"A spider's web": the tunnel system in the Gaza Strip
Deep craters can be seen in images from Jabalia in the Gaza Strip. When the Israeli air force destroyed parts of the refugee quarter in the hunt for Palestinian terrorists, collapsed Hamas tunnels tore holes in the earth's surface, according to the Israeli army.
There is a second world in the sandy soil of the Gaza Strip, which is around 45 kilometers long and around six to 14 kilometers wide and has a population of more than two million. An Israeli army spokesman once described it as "underground, the metro or the subway".
Dimensions cannot be quantified
A figure of hundreds of tunnels over a total length of 500 kilometers is often quoted. However, Daphne Richemond-Barak, an expert on underground warfare at Reichman University in Tel Aviv, recently doubted in the New York Times that anyone knows how long the route actually is.
"I think Hamas is exaggerating a bit with the 500 kilometers because they want to prevent Israel from invading," military expert Harel Chorev from Tel Aviv University also told US broadcaster CNN. "We are talking about dozens of kilometers underground with command, control and communication rooms, storage chambers and launching pads for the missiles."
Some of the tunnels are concreted or supplied with electricity. On average, they are two meters high and one meter wide, but some are also large enough for vehicles. In order to withstand Israeli bombs from the air, some reach dozens of meters underground. Their entrances should be located in residential buildings or mosques, for example.
According to Israeli intelligence services, Hamas operates its command and control center under the Shifa Hospital, the largest clinic in the Gaza Strip, for example. Hamas denies this. And in November 2022, the UN Palestinian Relief and Works Agency (UNRWA) strongly condemned the fact that there is a tunnel under one of its schools.
What the underground network is for
Israel unilaterally withdrew from the Gaza Strip in 2005, leaving behind a power vacuum. After a bloody battle, Hamas took control of the coastal area in 2007. In response, Israel imposed a blockade, which was supported by Egypt. The blockade was intended to make it more difficult to import weapons and weapons-making materials into the Gaza Strip. Since then, Hamas has continued to expand the ramified underground network. Weapons are said to have been brought into the Gaza Strip through the tunnels. It is said that people can also cross the border irregularly, for example high-ranking Hamas officials, foreign military advisors or couriers with suitcases of money. However, food, consumer goods, cars and fuel also enter the Gaza Strip through the tunnels. According to residents, Hamas levies customs duties on these goods and finances itself in this way. The tunnel system also offers Hamas terrorists protection from air strikes and persecution.
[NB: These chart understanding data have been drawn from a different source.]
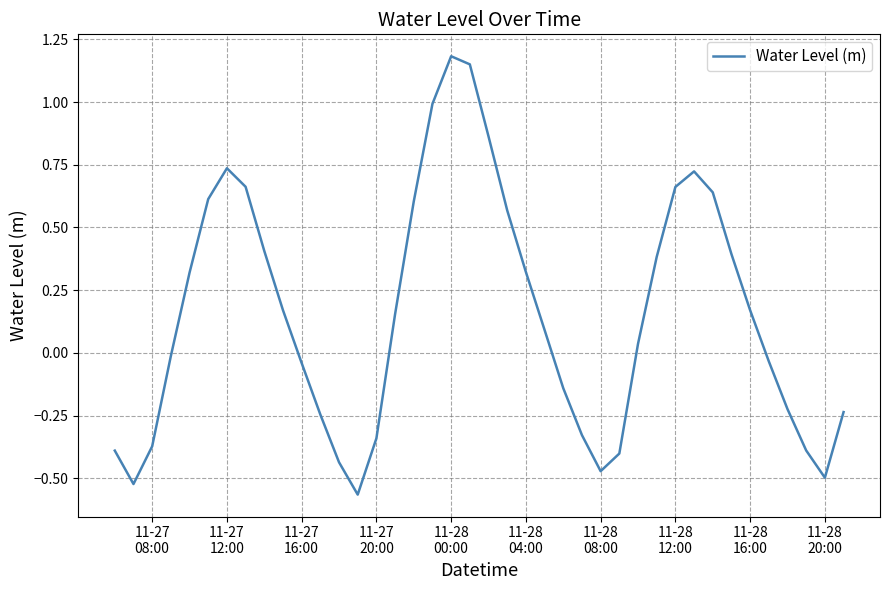

True or false: the data has more than 2 interior local peaks.

True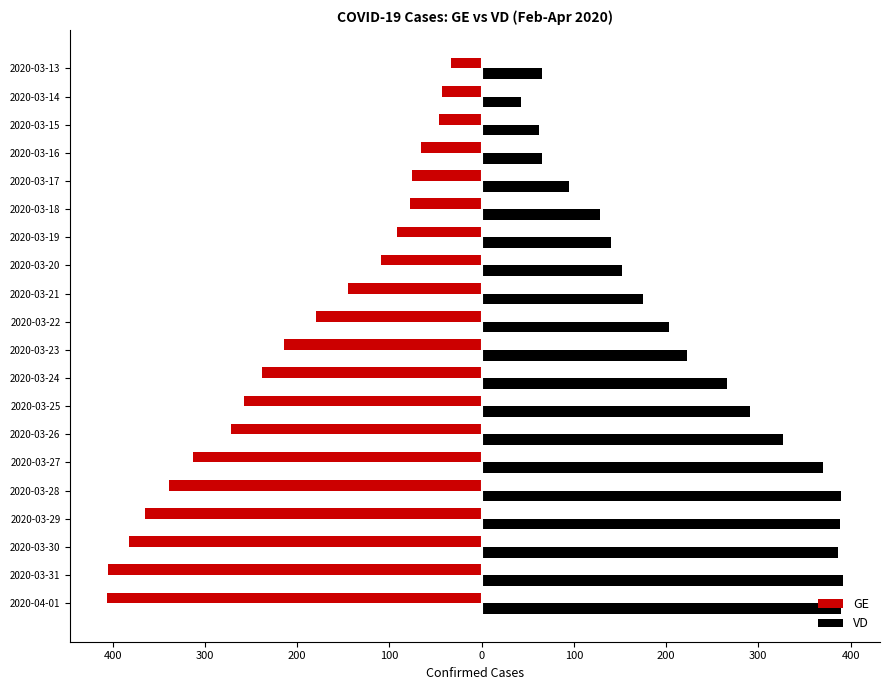

What are all the series names shown in the legend?

GE, VD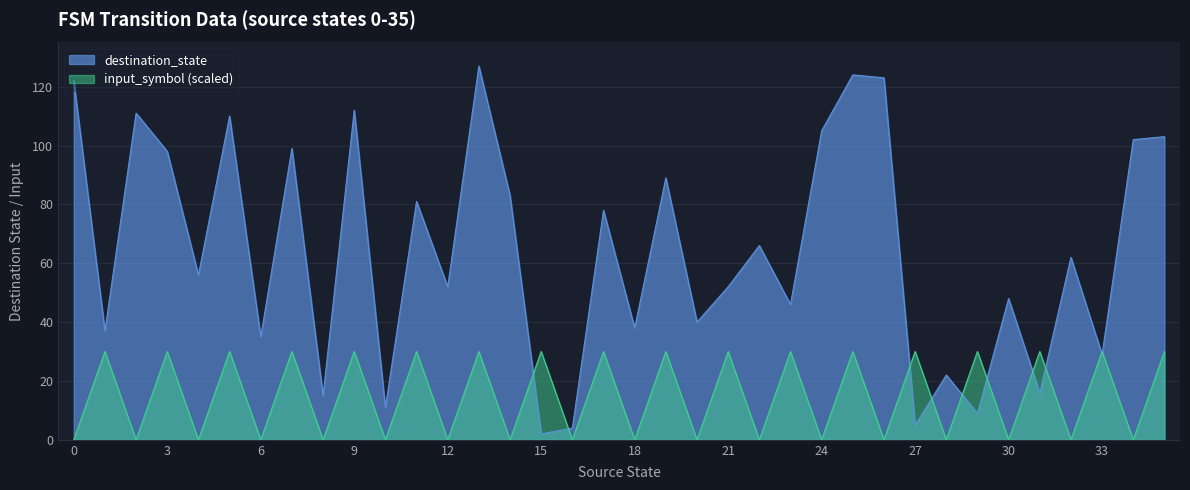

What are all the series names shown in the legend?

destination_state, input_symbol (scaled)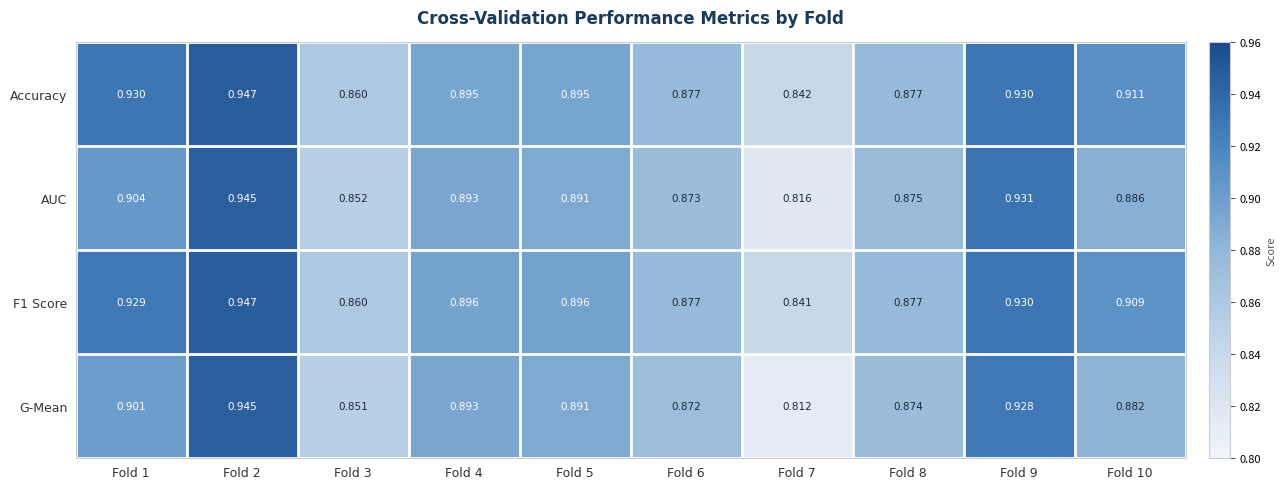

Which series has the largest total across all categories?

Accuracy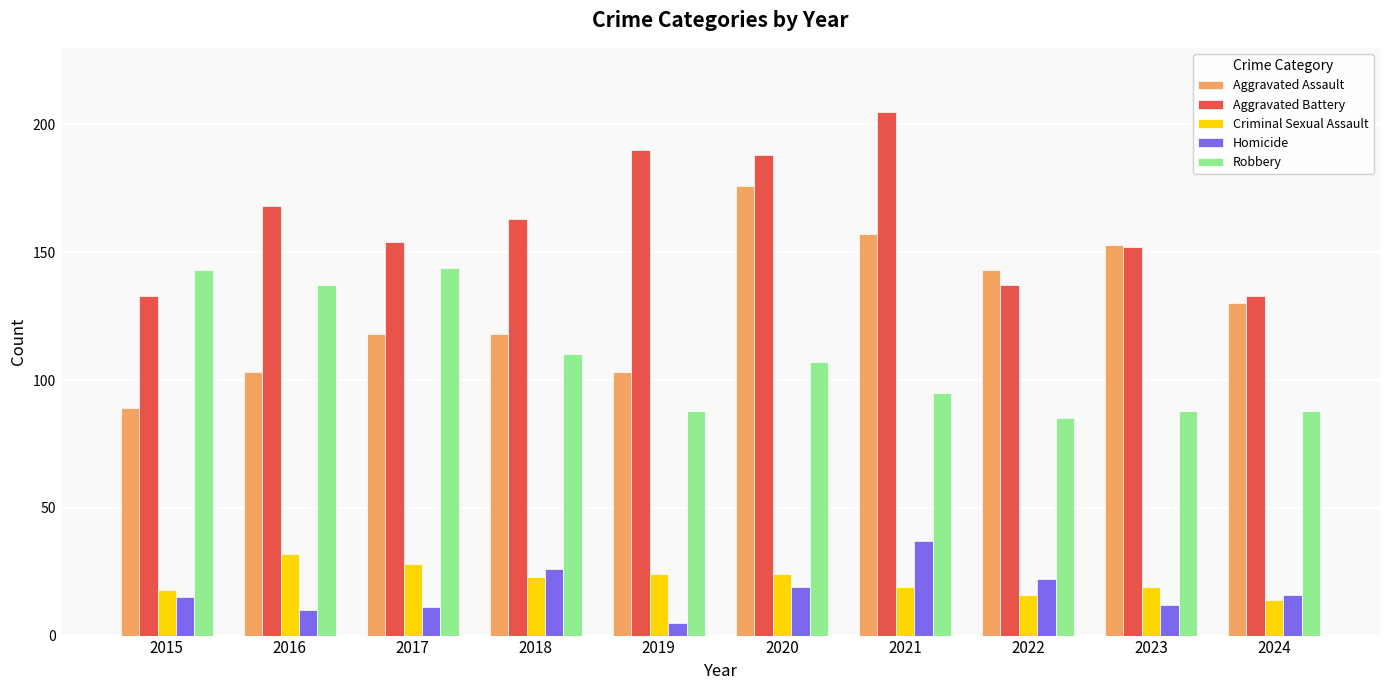

Reading left to right, list all the values displayed in this chart.

Aggravated Assault: 2015=89	2016=103	2017=118	2018=118	2019=103	2020=176	2021=157	2022=143	2023=153	2024=130
Aggravated Battery: 2015=133	2016=168	2017=154	2018=163	2019=190	2020=188	2021=205	2022=137	2023=152	2024=133
Criminal Sexual Assault: 2015=18	2016=32	2017=28	2018=23	2019=24	2020=24	2021=19	2022=16	2023=19	2024=14
Homicide: 2015=15	2016=10	2017=11	2018=26	2019=5	2020=19	2021=37	2022=22	2023=12	2024=16
Robbery: 2015=143	2016=137	2017=144	2018=110	2019=88	2020=107	2021=95	2022=85	2023=88	2024=88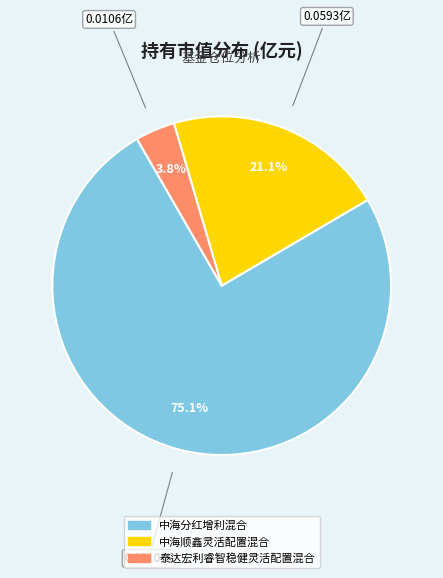

To the nearest percent, what is the difference between the 中海顺鑫灵活配置混合 and 中海分红增利混合 slice percentages?

54%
Experts assume that the 242 hostages taken from Israel by Hamas terrorists and other terrorist groups on October 7 are also being held captive there. An 85-year-old woman released from the Gaza Strip on October 23 describes the system through which she had to move during the hostage-taking as "a spider's web".
The underground is also a strategic tool in a possible house-to-house battle. Hamas fighters could attack from behind as if from nowhere. The tunnels themselves are likely to be booby-trapped.
The ongoing conflicts in the Middle East have led to the expansion of Hamas's tunnel system in the Gaza Strip, serving as a strategic tool for smuggling weapons and high-ranking officials, as well as a means to evade air strikes and Israeli blockades. According to Israeli intelligence, Hamas's command and control center is allegedly located beneath the Shifa Hospital in the Gaza Strip, a claim Hamas denies.
Despite Israel's destruction of Hamas tunnels in Jabalia, which caused deep craters and collapsed parts of the refugee quarter, the organization continues to rebuild and expand its underground network, making accurate quantification of the tunnel system's dimensions challenging.